"More than 2.67 million attacks utilizing malware, adware, or unwanted mobile software were prevented," according to the Kaspersky Security Network (KSN).
Kaspersky Security Network: Q1 2026 at a glance
KSN recorded 2,676,328 blocked mobile attacks in Q1 2026, down from 3,239,244 in the previous quarter. That decline primarily reflected fewer adware and RiskTool detections, but Kaspersky notes the number of unique users targeted remained “relatively stable.” The report also documents more than 306,000 malicious installation packages discovered in the quarter, including 162,275 packages linked to mobile banking Trojans and 439 linked to mobile ransomware Trojans. The set of Android malware samples monitored edged up slightly to 306,070.
Banking Trojans: a two-quarter sprint and Mamont’s dominance
Mobile banking Trojans accelerated sharply in Q1. Kaspersky says banking-Trojan installation packages totaled 162,275 — a 50% increase versus the prior quarter, matching a 50% rise seen in the previous quarter. Banking Trojans overtook other categories by package volume and represented more than half of all installation packages in the dataset. Within that surge, Mamont family variants accounted for the lion’s share of activity: Mamont variants represented 73.5% of banking-Trojan detections. In Kaspersky’s top-10 banking-Trojan breakdown, Trojan-Banker.AndroidOS.Mamont.jo alone was encountered by 15.75% of users who faced banking threats; other Mamont variants (e.g., .jx, .jg) also rose sharply.
Pre-installed backdoors and Triada’s top position
Despite the Mamont surge, the single most frequently encountered malware verdict in Q1 was Backdoor.AndroidOS.Triada.ag, seen by 7.09% of attacked Kaspersky mobile users — a rise from 2.62% in Q4 2025. Kaspersky attributes Triada.ag’s lead in part to variants being pre-installed across a wide range of devices; multiple Triada variants (Triada.z, Triada.ae, Triada.ab, Triada.ad) appear elsewhere in the rankings. The report also documents increased activity from Backdoor.AndroidOS.Keenadu.a, and a continuing presence of diverse embedded Triada variants across the top detections.
Techniques and takedowns: Kimwolf, IPIDEA, SparkCat and novel obfuscation
KSN highlights specific operational developments in early 2026. Researchers at Synthient identified a link between the Kimwolf botnet and the IPIDEA proxy network; that proxy network was later taken down in cooperation with GTIG. Separately, Kaspersky found multiple apps on Google Play and the App Store that contained a new version of the SparkCat crypto stealer. The attackers embedded obfuscated Trojan code into infected Android apps using an obfuscated Rust library that the attackers decrypted with a custom Dalvik-like virtual machine. On iOS, Kaspersky observed the malware’s authors begin to leverage Apple’s Vision framework for optical character recognition (OCR).

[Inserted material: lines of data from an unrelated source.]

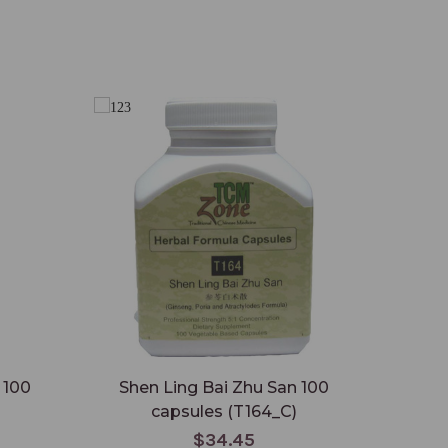
 100
Shen Ling Bai Zhu San 100
capsules (T164_C)
$34.45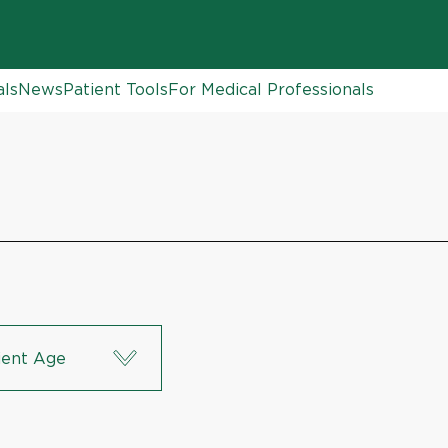
als
News
Patient Tools
For Medical Professionals
ient Age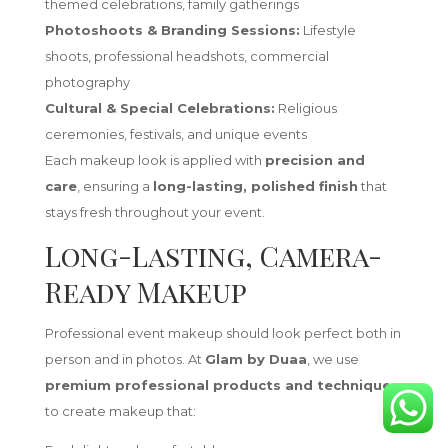
themed celebrations, family gatherings
Photoshoots & Branding Sessions:
Lifestyle
shoots, professional headshots, commercial
photography
Cultural & Special Celebrations:
Religious
ceremonies, festivals, and unique events
Each makeup look is applied with
precision and
care
, ensuring a
long-lasting, polished finish
that
stays fresh throughout your event.
Long-Lasting, Camera-
Ready Makeup
Professional event makeup should look perfect both in
person and in photos. At
Glam by Duaa
, we use
premium professional products and techniques
to create makeup that: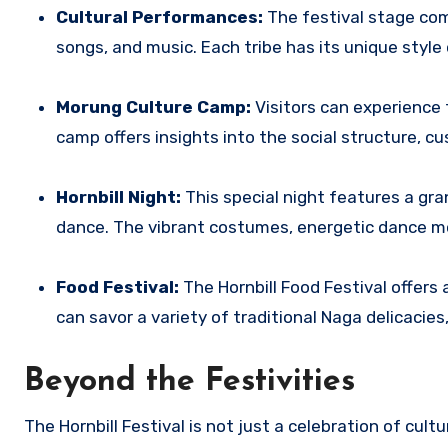
Cultural Performances:
The festival stage com
songs, and music.
Each tribe has its unique style 
Morung Culture Camp:
Visitors can experience 
camp offers insights into the social structure, c
Hornbill Night:
This special night features a gr
dance. The vibrant costumes, energetic dance m
Food Festival:
The Hornbill Food Festival offers 
can savor a variety of traditional Naga delicacie
Beyond the Festivities
The Hornbill Festival is not just a celebration of cultu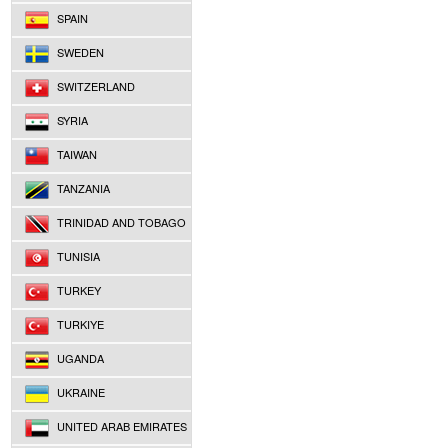
SPAIN
SWEDEN
SWITZERLAND
SYRIA
TAIWAN
TANZANIA
TRINIDAD AND TOBAGO
TUNISIA
TURKEY
TURKIYE
UGANDA
UKRAINE
UNITED ARAB EMIRATES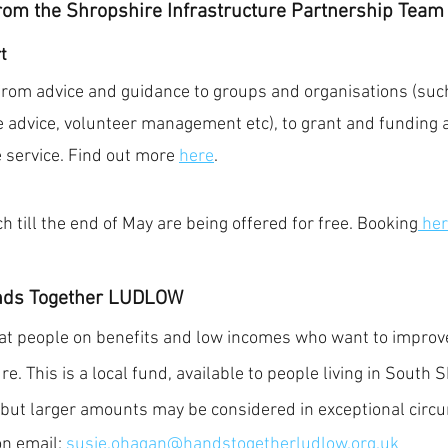
rom the Shropshire Infrastructure Partnership Team 
t
from advice and guidance to groups and organisations (such
 advice, volunteer management etc), to grant and funding ad
 service. Find out more 
here
.
 till the end of May are being offered for free. Booking
 her
nds Together LUDLOW 
t people on benefits and low incomes who want to improve
re. This is a local fund, available to people living in South 
 but larger amounts may be considered in exceptional circ
n email: 
susie.ohagan@handstogetherludlow.org.uk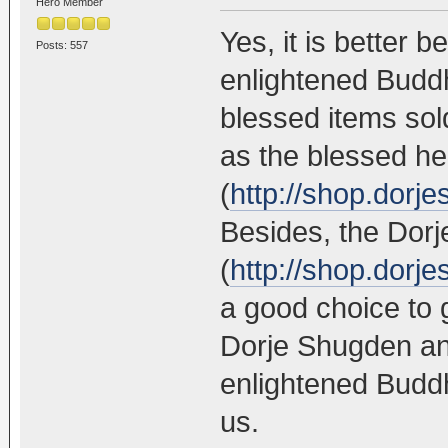
Hero Member
Yes, it is better 
Posts: 557
enlightened Buddh
blessed items so
as the blessed hea
(
http://shop.dorj
Besides, the Dor
(
http://shop.dorj
a good choice to 
Dorje Shugden an
enlightened Buddh
us.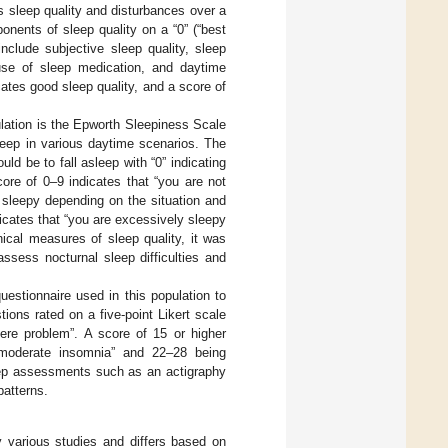
s sleep quality and disturbances over a
nents of sleep quality on a “0” (“best
include subjective sleep quality, sleep
e use of sleep medication, and daytime
ates good sleep quality, and a score of
ulation is the Epworth Sleepiness Scale
leep in various daytime scenarios. The
ld be to fall asleep with “0” indicating
core of 0–9 indicates that “you are not
 sleepy depending on the situation and
icates that “you are excessively sleepy
ical measures of sleep quality, it was
sess nocturnal sleep difficulties and
questionnaire used in this population to
tions rated on a five-point Likert scale
vere problem”. A score of 15 or higher
 “moderate insomnia” and 22–28 being
leep assessments such as an actigraphy
patterns.
y various studies and differs based on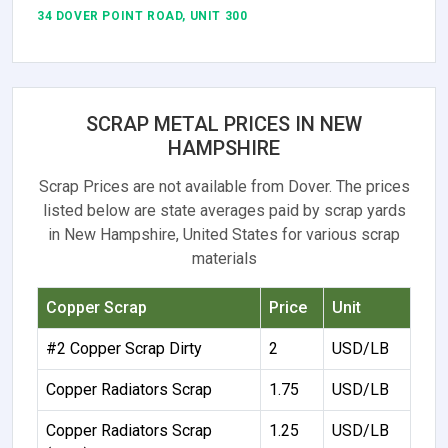
34 DOVER POINT ROAD, UNIT 300
SCRAP METAL PRICES IN NEW
HAMPSHIRE
Scrap Prices are not available from Dover. The prices
listed below are state averages paid by scrap yards
in New Hampshire, United States for various scrap
materials
Copper Scrap
Price
Unit
#2 Copper Scrap Dirty
2
USD/LB
Copper Radiators Scrap
1.75
USD/LB
Copper Radiators Scrap
1.25
USD/LB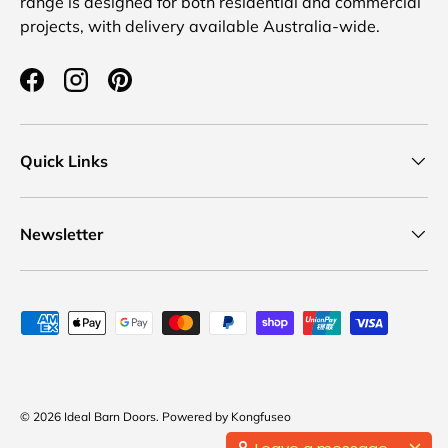
range is designed for both residential and commercial
projects, with delivery available Australia-wide.
Facebook
Instagram
Pinterest
Quick Links
Newsletter
Payment methods accepted
© 2026
Ideal Barn Doors
.
Powered by
Kongfuseo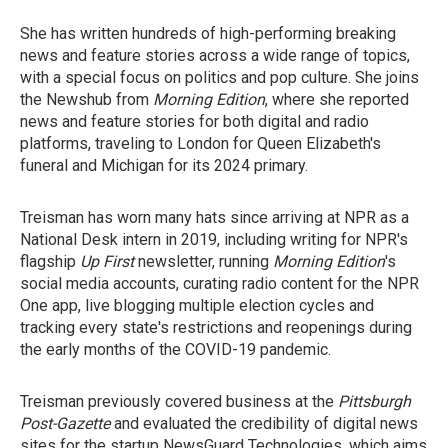
She has written hundreds of high-performing breaking
news and feature stories across a wide range of topics,
with a special focus on politics and pop culture. She joins
the Newshub from
Morning Edition
, where she reported
news and feature stories for both digital and radio
platforms, traveling to London for Queen Elizabeth's
funeral and Michigan for its 2024 primary.
Treisman has worn many hats since arriving at NPR as a
National Desk intern in 2019, including writing for NPR's
flagship
Up First
newsletter, running
Morning Edition
's
social media accounts, curating radio content for the NPR
One app, live blogging multiple election cycles and
tracking every state's restrictions and reopenings during
the early months of the COVID-19 pandemic.
Treisman previously covered business at the
Pittsburgh
Post-Gazette
and evaluated the credibility of digital news
sites for the startup NewsGuard Technologies, which aims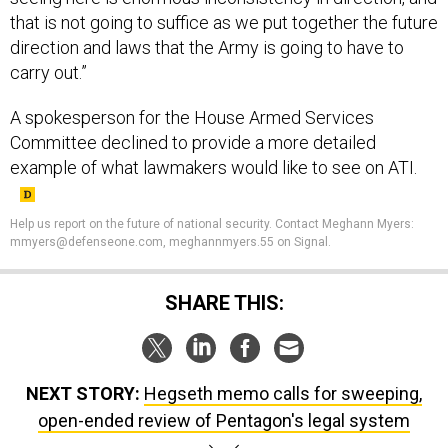
that is not going to suffice as we put together the future
direction and laws that the Army is going to have to
carry out.”
A spokesperson for the House Armed Services
Committee declined to provide a more detailed
example of what lawmakers would like to see on ATI.
Help us report on the future of national security. Contact Meghann Myers:
mmyers@defenseone.com, meghannmyers.55 on Signal.
SHARE THIS:
NEXT STORY:
Hegseth memo calls for sweeping,
open-ended review of Pentagon's legal system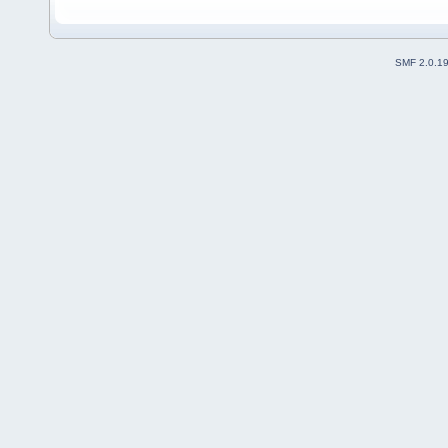
SMF 2.0.1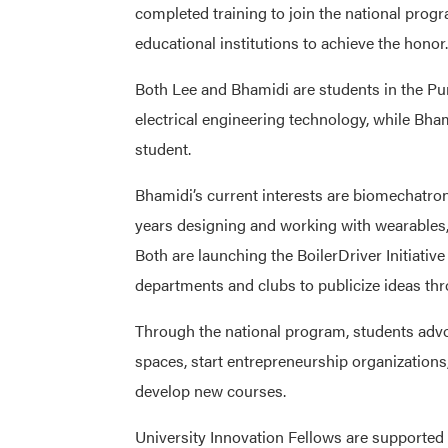
completed training to join the national pro
educational institutions to achieve the honor.
Both Lee and Bhamidi are students in the Pu
electrical engineering technology, while Bha
student.
Bhamidi’s current interests are biomechatro
years designing and working with wearables, 
Both are launching the BoilerDriver Initiativ
departments and clubs to publicize ideas thr
Through the national program, students adv
spaces, start entrepreneurship organizations,
develop new courses.
University Innovation Fellows are supported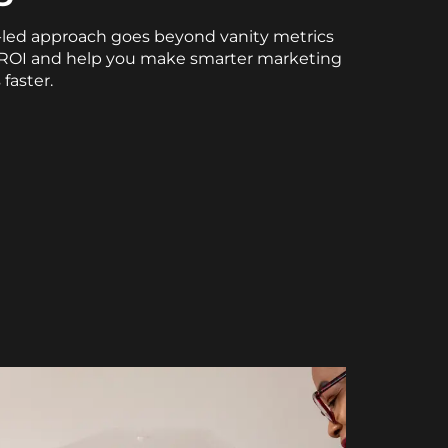
-led approach goes beyond vanity metrics
 ROI and help you make smarter marketing
 faster.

What this means for technologists, regulators, and mobile users
- Technologists and security teams: expect continued pressure from banking-Trojan package production (two consecutive 50% quarter-to-quarter increases) and the spread of Mamont variants. Pay particular attention to artifacts Kaspersky highlights — pre-installed Triada variants, growing Keenadu activity, obfuscated Rust libraries unpacked by custom Dalvik-like VMs, and iOS samples using Apple’s Vision framework for OCR.
- Policymakers and takedown teams: the IPIDEA takedown coordinated with GTIG underscores the operational value of disrupting supporting proxy infrastructure; Kaspersky’s linkage of Kimwolf to IPIDEA illustrates how botnets and proxy networks can be interconnected targets for enforcement activity.
- Mobile users and enterprises procuring devices: total attack counts fell but the number of unique users targeted held steady, and adware plus RiskTool apps remain the top attack-volume drivers. The presence of pre-installed backdoors in device populations — a key factor in Triada.ag’s prominence — is a concrete procurement and inventory concern for organizations presenting risk beyond downloaded apps.
Two trends stand out from Kaspersky’s Q1 2026 telemetry: broad declines in recorded attack volume driven by adware and RiskTool reductions, and simultaneous, sharp growth in banking-Trojan package production led by Mamont variants — plus an outsized presence of pre-installed Triada backdoors that aggregate large user counts. After two consecutive quarters of 50% growth in banking-Trojan packages, the central question the data poses is concrete: will the supply-side surge in banking-Trojan installation packages continue to outpace reductions in other threat categories?